## DIRECTIONS
In the entries below, begin at the line that has "covering today’s blog-post and" and stop after the line that has "Dropzone AI"; output those lines exactly, leaving out pictures.

## MATERIAL SUPPLIED
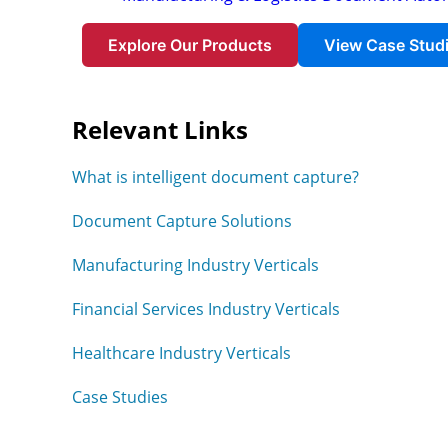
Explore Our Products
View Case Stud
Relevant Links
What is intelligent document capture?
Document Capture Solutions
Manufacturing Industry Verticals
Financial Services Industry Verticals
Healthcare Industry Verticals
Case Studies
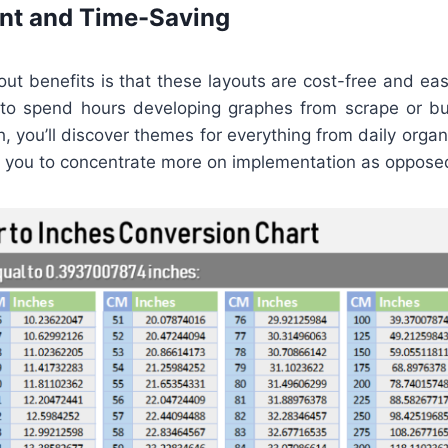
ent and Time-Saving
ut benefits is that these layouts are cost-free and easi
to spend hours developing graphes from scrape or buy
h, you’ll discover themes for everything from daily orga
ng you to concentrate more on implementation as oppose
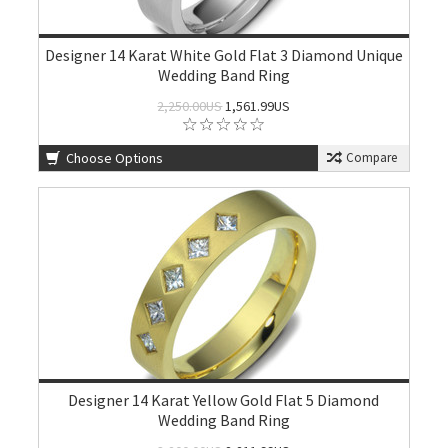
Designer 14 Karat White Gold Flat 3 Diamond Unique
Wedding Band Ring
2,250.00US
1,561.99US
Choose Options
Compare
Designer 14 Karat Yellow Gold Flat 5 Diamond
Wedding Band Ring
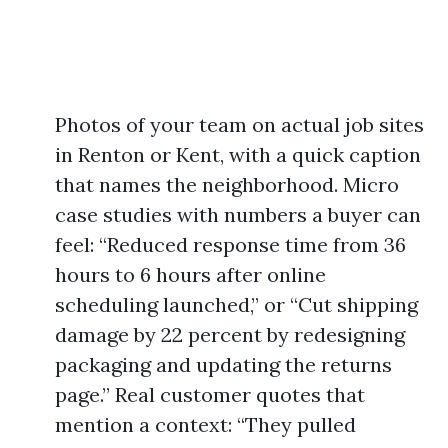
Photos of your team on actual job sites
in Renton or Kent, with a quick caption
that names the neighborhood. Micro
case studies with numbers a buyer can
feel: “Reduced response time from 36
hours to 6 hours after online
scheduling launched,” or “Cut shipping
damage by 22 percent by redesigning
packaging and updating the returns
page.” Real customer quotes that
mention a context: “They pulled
...
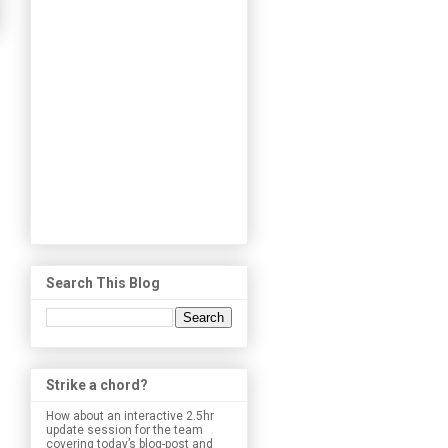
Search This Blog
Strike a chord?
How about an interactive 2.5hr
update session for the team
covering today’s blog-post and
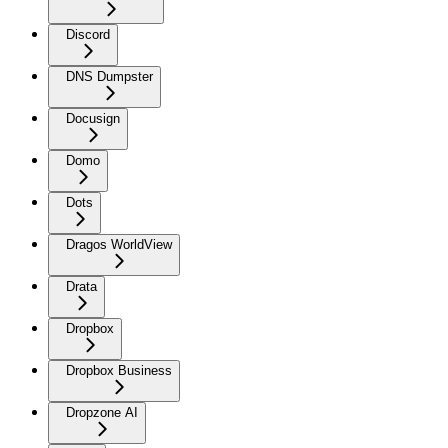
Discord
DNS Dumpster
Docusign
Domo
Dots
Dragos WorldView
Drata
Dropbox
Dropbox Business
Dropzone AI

## SOLUTION
covering today’s blog-post and
Discord
DNS Dumpster
Docusign
Domo
Dots
Dragos WorldView
Drata
Dropbox
Dropbox Business
Dropzone AI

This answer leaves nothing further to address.